**Directions**
From the records below, extract only the lines running from the line with "staining in unremarkable" to the line with "negative for brown", both lines included, reproducing them exactly.

**Data entries**
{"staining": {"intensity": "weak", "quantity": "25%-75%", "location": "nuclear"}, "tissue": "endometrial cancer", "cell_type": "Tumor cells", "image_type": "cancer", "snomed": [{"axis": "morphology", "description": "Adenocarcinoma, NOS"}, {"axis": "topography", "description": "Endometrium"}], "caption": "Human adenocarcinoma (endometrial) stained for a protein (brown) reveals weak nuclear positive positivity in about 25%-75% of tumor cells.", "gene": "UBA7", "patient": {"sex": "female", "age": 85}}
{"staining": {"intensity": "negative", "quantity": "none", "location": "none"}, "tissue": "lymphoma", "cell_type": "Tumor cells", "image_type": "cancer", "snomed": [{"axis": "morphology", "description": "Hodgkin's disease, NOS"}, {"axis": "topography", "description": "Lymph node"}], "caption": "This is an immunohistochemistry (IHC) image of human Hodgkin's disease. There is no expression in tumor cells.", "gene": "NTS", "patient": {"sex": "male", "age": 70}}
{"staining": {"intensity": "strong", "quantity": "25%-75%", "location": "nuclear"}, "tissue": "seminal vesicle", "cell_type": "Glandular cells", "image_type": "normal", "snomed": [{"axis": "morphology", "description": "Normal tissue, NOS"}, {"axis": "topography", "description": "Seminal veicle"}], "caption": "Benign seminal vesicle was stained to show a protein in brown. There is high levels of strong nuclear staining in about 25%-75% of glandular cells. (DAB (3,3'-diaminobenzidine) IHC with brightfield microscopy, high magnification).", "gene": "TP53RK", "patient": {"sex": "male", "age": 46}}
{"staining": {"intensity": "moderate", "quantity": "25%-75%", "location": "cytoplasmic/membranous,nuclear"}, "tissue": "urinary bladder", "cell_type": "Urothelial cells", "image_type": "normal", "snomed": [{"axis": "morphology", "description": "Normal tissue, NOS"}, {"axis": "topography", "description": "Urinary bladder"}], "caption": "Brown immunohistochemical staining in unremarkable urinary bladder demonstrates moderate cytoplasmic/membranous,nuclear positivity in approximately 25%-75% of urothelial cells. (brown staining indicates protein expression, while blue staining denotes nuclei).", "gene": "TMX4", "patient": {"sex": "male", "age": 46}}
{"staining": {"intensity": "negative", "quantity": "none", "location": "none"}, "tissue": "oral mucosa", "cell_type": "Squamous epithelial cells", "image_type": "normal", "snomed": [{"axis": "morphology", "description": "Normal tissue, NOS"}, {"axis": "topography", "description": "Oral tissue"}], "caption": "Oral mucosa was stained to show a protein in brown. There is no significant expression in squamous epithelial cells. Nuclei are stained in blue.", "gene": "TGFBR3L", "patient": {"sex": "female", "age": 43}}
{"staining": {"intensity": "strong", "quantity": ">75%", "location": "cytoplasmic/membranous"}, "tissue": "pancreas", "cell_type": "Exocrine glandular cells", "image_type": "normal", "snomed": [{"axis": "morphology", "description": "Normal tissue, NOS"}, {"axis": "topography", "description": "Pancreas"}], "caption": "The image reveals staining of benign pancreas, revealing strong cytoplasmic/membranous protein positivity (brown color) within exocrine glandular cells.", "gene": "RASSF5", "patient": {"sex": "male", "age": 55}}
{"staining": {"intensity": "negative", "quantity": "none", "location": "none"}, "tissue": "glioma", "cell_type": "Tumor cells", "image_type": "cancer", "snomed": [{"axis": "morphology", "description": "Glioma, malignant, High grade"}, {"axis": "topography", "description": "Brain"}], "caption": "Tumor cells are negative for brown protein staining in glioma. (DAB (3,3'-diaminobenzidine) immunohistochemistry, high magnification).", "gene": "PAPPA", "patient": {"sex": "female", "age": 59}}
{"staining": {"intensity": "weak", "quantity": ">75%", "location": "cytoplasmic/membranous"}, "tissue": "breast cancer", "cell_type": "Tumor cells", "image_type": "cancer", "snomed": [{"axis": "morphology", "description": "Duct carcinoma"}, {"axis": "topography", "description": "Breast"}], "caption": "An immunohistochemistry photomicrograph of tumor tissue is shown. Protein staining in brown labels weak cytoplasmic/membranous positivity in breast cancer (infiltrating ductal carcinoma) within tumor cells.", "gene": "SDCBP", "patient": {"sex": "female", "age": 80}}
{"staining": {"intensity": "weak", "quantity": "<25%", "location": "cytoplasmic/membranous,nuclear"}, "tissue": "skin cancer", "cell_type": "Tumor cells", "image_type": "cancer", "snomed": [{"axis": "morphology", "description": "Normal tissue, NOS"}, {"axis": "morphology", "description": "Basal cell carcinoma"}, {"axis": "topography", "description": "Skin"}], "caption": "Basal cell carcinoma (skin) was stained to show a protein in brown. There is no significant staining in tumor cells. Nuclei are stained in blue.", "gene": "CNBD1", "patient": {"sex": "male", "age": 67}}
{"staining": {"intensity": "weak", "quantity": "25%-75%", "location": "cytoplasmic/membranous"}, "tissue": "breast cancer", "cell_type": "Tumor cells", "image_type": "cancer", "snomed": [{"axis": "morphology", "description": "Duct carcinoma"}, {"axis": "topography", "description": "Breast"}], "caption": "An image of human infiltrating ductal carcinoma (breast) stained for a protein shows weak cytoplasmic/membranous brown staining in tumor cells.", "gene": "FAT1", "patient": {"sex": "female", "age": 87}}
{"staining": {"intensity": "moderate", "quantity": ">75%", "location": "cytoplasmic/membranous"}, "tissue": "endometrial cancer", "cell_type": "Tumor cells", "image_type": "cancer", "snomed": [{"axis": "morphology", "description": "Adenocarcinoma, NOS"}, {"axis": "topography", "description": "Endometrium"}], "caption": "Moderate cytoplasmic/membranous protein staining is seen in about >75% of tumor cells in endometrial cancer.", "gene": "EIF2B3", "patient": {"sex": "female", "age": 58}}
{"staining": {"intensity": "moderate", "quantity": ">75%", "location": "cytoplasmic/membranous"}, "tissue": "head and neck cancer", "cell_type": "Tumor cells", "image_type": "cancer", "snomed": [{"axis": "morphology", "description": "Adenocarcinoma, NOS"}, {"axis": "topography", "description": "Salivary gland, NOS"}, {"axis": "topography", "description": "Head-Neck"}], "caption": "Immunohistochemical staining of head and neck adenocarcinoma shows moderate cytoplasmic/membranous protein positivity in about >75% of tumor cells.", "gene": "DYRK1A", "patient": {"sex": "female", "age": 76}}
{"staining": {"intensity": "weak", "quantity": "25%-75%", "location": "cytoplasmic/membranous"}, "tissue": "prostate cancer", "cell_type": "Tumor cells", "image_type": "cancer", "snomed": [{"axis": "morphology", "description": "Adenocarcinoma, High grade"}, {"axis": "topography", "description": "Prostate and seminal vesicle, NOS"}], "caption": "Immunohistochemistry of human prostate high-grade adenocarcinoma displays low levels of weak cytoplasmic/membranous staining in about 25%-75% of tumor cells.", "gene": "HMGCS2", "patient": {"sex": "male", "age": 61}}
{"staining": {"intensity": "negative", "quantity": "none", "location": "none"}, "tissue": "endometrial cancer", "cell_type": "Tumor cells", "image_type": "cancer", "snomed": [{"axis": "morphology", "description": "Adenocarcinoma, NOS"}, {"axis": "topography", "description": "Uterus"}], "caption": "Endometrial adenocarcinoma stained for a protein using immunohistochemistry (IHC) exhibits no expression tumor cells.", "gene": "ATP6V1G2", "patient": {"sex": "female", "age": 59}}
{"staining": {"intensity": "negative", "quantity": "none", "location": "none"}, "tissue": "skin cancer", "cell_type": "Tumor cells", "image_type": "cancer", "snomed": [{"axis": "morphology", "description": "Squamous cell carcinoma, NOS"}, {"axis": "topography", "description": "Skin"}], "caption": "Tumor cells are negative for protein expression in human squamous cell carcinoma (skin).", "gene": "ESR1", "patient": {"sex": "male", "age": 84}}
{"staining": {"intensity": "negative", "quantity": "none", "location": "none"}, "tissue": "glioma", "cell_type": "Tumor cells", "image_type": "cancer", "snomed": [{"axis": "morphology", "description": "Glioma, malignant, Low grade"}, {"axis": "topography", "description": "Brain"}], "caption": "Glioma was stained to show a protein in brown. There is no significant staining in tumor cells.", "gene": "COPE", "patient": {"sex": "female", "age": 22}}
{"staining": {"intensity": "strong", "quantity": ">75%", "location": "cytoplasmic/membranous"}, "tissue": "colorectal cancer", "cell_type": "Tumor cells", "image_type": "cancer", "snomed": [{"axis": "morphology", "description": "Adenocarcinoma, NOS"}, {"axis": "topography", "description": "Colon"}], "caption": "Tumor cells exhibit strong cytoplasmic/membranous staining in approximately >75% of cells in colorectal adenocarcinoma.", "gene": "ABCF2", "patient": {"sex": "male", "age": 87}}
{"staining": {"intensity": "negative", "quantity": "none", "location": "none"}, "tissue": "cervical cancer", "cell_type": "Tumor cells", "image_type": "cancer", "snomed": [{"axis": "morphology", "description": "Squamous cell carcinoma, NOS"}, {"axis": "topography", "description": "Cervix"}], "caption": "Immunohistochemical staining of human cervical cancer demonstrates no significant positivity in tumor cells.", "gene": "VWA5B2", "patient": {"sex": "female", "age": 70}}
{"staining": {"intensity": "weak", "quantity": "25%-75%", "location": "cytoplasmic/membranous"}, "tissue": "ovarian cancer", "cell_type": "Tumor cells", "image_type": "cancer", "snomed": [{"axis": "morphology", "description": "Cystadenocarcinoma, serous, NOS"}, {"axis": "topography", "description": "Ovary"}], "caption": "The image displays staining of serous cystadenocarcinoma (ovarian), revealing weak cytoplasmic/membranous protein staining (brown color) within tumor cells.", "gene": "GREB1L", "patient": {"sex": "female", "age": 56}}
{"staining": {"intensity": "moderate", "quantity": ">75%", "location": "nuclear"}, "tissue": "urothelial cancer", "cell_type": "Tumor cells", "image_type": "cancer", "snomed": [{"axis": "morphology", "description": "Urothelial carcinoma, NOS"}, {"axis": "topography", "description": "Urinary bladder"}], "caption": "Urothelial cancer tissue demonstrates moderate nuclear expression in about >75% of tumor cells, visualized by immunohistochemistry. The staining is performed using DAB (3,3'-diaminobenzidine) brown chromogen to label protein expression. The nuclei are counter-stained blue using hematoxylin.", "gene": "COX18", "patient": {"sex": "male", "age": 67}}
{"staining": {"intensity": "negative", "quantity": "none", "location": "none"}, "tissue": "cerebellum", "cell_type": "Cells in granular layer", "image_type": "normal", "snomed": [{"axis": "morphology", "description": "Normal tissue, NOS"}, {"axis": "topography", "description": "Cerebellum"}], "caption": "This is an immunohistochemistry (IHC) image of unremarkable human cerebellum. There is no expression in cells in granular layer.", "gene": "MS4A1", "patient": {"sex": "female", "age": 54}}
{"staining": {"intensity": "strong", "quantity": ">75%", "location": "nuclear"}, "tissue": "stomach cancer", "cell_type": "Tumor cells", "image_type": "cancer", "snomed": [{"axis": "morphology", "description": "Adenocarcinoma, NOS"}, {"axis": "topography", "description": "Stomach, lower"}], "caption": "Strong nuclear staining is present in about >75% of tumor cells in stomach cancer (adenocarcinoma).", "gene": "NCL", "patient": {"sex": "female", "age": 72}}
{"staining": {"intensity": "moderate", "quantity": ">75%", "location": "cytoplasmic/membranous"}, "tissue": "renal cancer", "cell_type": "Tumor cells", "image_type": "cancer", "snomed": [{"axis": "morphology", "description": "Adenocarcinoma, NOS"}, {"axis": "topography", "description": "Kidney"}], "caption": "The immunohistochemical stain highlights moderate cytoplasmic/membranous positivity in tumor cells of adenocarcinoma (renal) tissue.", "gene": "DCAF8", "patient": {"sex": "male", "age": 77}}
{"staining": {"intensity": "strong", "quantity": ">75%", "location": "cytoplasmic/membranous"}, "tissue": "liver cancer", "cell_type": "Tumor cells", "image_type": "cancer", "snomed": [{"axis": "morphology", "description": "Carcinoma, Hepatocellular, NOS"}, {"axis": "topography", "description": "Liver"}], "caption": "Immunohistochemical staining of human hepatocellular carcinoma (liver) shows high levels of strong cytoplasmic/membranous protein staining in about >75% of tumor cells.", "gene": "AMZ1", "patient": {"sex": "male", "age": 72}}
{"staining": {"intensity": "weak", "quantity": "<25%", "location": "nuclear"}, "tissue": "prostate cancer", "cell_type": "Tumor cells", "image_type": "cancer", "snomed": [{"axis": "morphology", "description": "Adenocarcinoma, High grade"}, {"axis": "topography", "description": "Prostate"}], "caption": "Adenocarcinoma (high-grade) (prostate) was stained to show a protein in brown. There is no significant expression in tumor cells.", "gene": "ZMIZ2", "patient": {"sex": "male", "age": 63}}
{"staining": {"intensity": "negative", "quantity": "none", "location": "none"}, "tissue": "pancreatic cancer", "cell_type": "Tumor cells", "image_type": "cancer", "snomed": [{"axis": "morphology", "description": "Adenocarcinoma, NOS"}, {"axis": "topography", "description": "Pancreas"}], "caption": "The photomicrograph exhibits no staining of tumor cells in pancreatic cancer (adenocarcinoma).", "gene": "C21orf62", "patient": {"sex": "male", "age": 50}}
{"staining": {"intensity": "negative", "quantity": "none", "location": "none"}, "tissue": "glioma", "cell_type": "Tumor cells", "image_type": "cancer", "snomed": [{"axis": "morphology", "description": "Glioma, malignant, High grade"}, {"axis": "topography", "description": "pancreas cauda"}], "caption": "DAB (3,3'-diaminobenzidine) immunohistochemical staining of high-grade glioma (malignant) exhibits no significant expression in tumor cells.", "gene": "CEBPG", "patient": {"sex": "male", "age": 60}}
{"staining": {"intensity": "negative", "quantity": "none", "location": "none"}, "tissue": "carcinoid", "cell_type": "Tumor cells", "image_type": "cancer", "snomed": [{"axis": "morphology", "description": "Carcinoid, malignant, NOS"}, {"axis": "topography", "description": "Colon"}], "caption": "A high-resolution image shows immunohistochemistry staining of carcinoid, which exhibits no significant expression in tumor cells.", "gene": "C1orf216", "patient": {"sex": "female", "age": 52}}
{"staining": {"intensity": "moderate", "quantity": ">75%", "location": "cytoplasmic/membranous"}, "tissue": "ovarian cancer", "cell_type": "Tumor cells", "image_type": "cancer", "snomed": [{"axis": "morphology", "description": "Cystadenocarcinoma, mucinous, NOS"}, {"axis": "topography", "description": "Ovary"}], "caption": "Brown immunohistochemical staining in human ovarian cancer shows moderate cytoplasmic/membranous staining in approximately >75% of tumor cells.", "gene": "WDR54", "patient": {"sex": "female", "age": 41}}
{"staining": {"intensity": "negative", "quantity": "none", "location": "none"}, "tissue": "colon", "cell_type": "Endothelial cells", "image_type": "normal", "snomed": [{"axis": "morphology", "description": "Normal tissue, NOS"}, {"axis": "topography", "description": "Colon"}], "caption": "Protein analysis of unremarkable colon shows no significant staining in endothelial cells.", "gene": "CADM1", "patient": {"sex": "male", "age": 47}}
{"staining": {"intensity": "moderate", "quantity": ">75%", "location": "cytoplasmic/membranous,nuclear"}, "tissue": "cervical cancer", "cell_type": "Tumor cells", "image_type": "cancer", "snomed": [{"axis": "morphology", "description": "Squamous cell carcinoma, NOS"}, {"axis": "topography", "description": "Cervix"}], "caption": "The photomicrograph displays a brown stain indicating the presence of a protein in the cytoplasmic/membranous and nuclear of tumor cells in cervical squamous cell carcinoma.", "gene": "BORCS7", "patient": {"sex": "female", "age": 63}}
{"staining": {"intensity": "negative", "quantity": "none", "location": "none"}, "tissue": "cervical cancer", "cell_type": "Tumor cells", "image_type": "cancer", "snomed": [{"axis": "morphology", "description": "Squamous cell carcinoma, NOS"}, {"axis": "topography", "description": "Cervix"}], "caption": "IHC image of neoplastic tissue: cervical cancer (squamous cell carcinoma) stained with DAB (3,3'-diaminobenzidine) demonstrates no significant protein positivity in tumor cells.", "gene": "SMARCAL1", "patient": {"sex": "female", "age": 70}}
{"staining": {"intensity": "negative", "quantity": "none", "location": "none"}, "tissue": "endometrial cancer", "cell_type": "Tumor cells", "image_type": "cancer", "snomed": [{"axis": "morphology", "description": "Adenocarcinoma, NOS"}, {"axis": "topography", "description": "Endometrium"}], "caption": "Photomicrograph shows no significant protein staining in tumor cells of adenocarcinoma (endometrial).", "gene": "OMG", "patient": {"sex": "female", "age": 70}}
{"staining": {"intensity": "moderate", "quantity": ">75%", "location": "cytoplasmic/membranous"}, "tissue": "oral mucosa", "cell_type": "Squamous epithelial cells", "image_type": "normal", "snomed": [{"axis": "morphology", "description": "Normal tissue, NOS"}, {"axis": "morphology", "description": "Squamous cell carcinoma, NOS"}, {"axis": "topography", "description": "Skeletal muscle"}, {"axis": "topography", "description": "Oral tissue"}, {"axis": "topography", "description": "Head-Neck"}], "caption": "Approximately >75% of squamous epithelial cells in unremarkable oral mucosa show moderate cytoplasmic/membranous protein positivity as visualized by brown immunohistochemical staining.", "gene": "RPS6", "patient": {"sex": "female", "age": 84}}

**Task output**
{"staining": {"intensity": "moderate", "quantity": "25%-75%", "location": "cytoplasmic/membranous,nuclear"}, "tissue": "urinary bladder", "cell_type": "Urothelial cells", "image_type": "normal", "snomed": [{"axis": "morphology", "description": "Normal tissue, NOS"}, {"axis": "topography", "description": "Urinary bladder"}], "caption": "Brown immunohistochemical staining in unremarkable urinary bladder demonstrates moderate cytoplasmic/membranous,nuclear positivity in approximately 25%-75% of urothelial cells. (brown staining indicates protein expression, while blue staining denotes nuclei).", "gene": "TMX4", "patient": {"sex": "male", "age": 46}}
{"staining": {"intensity": "negative", "quantity": "none", "location": "none"}, "tissue": "oral mucosa", "cell_type": "Squamous epithelial cells", "image_type": "normal", "snomed": [{"axis": "morphology", "description": "Normal tissue, NOS"}, {"axis": "topography", "description": "Oral tissue"}], "caption": "Oral mucosa was stained to show a protein in brown. There is no significant expression in squamous epithelial cells. Nuclei are stained in blue.", "gene": "TGFBR3L", "patient": {"sex": "female", "age": 43}}
{"staining": {"intensity": "strong", "quantity": ">75%", "location": "cytoplasmic/membranous"}, "tissue": "pancreas", "cell_type": "Exocrine glandular cells", "image_type": "normal", "snomed": [{"axis": "morphology", "description": "Normal tissue, NOS"}, {"axis": "topography", "description": "Pancreas"}], "caption": "The image reveals staining of benign pancreas, revealing strong cytoplasmic/membranous protein positivity (brown color) within exocrine glandular cells.", "gene": "RASSF5", "patient": {"sex": "male", "age": 55}}
{"staining": {"intensity": "negative", "quantity": "none", "location": "none"}, "tissue": "glioma", "cell_type": "Tumor cells", "image_type": "cancer", "snomed": [{"axis": "morphology", "description": "Glioma, malignant, High grade"}, {"axis": "topography", "description": "Brain"}], "caption": "Tumor cells are negative for brown protein staining in glioma. (DAB (3,3'-diaminobenzidine) immunohistochemistry, high magnification).", "gene": "PAPPA", "patient": {"sex": "female", "age": 59}}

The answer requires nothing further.